Colorado Politics

Bracing for another round of ratepayer unrest in hard-pressed Pueblo

A public notice this week from the Colorado Office of Consumer Counsel announced that Pueblo’s main power utility, Rapid City, S.D.-based Black Hills Energy, is filing a request with the Public Utilities Commission to increase the monthly minimum charged to some of its residential customers in southern Colorado. In a addition to Pueblo, Black Hills provides power to Cañon City, Florence, Rocky Ford and Westcliffe.

Before anyone loses his cool, let’s note that this is actually a follow-up to a scaled-back rate hike approved by the PUC last fall. The Office of Consumer Counsel’s public notice explains:

As required by the PUC, Black Hills filed its “Phase II” electric rate case on Friday, July 7 in order to implement the PUC’s decision, issued on December 19, 2016, which lowered Black Hills’ proposed rate increase of approximately $8.5 million to $636,267.

In the current rate case, known as the rate design phase, Black Hills is required to divide the approved rate increase between its residential and business customers. New rates, based upon the approved increase, began being charged on January 1, 2017, on a temporary basis and were based on the existing rate design. However, the current phase may result in a new rate design that may change the temporary rates charged to residential and business customers. The PUC must approve Black Hills’ proposed rate design or may order modifications to it.

So, it’s more of a realignment, and it has yet to be approved by state regulators. But it’s still salt in the wounds in southern Colorado’s Steel City.

Rate hikes can leave ratepayers hot under the collar anywhere – but nowhere more so than in Pueblo, where power rates are by many accounts among the highest in Colorado. The community has been the scene of ratepayer outrage more than once in recent years in the face of successive rate hikes.

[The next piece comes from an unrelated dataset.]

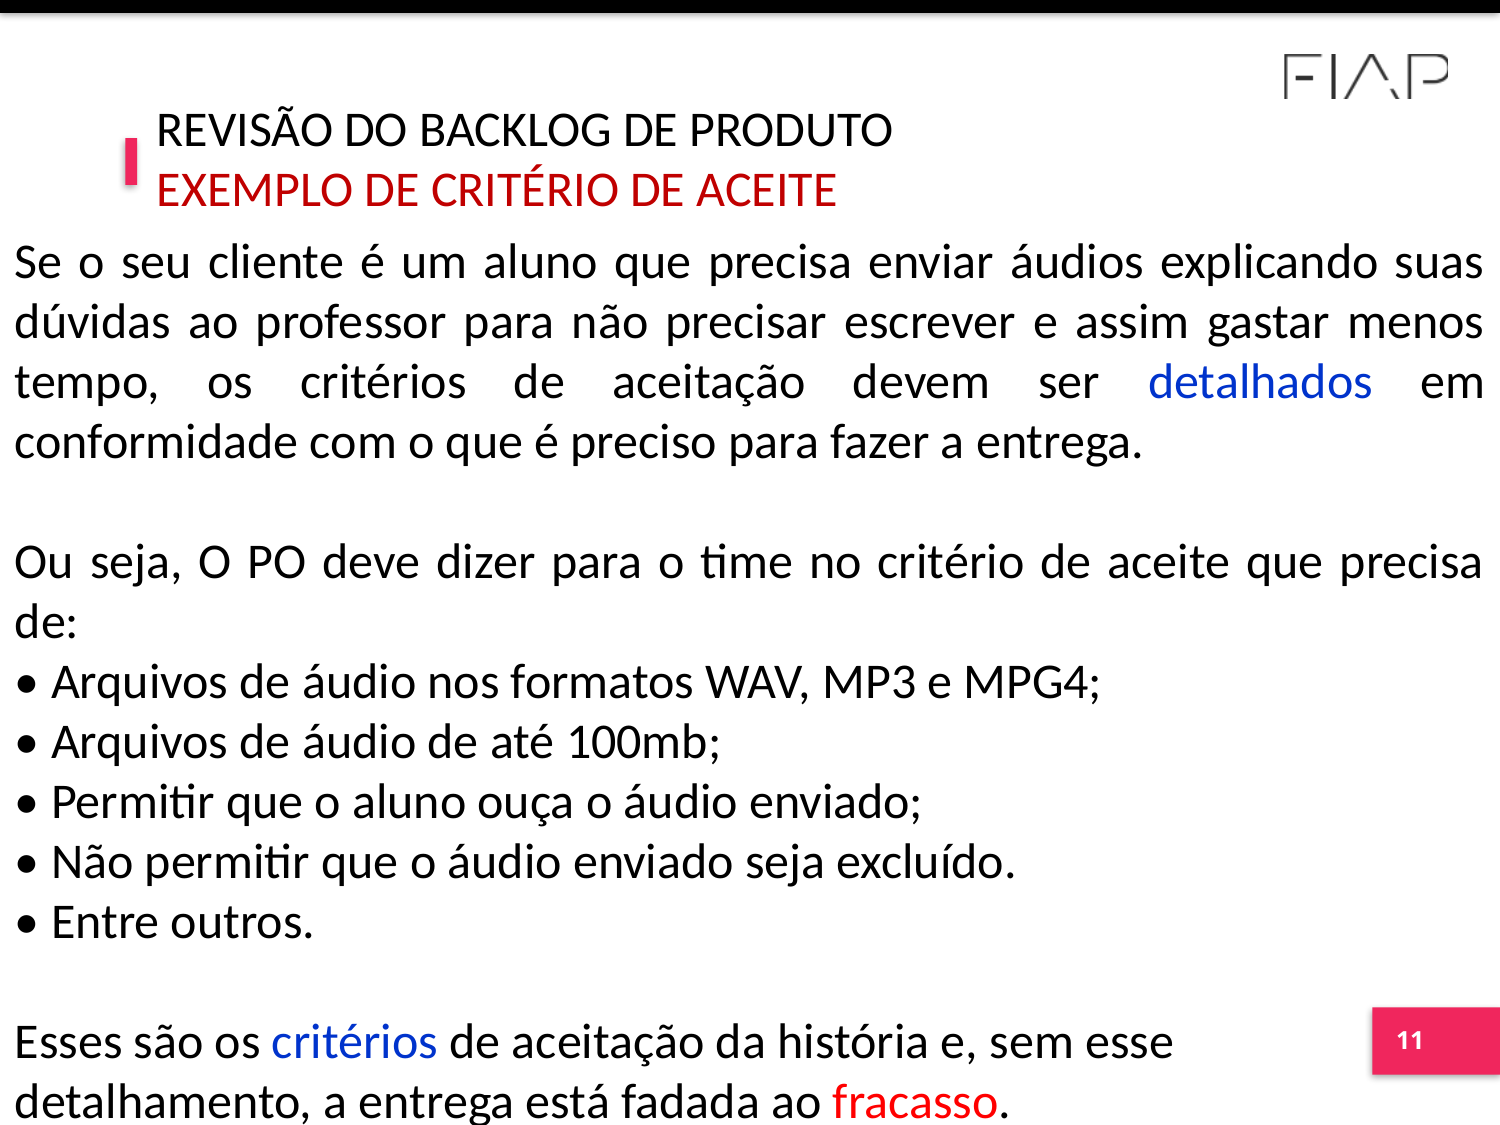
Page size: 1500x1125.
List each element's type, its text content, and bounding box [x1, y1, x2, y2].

During the 2017 legislative session, Pueblo lawmakers successfully carried a bill to bring more transparency to Coloradans’ power bills – a policy nostrum that won’t do much to stop spiraling power rates but nonetheless seemed directed at Black Hills.

When the PUC has taken its show on the road and held field hearings in Pueblo to gauge public input on pending Black Hills rate hikes, locals have turned out in droves and vented their fury at the commission as well as the utility.

Even if the latest pending request is just a footnote, its timing in the dog days of summer is likely to rouse ratepayers’ ire – and perhaps prompt more legislation in the 2018 session?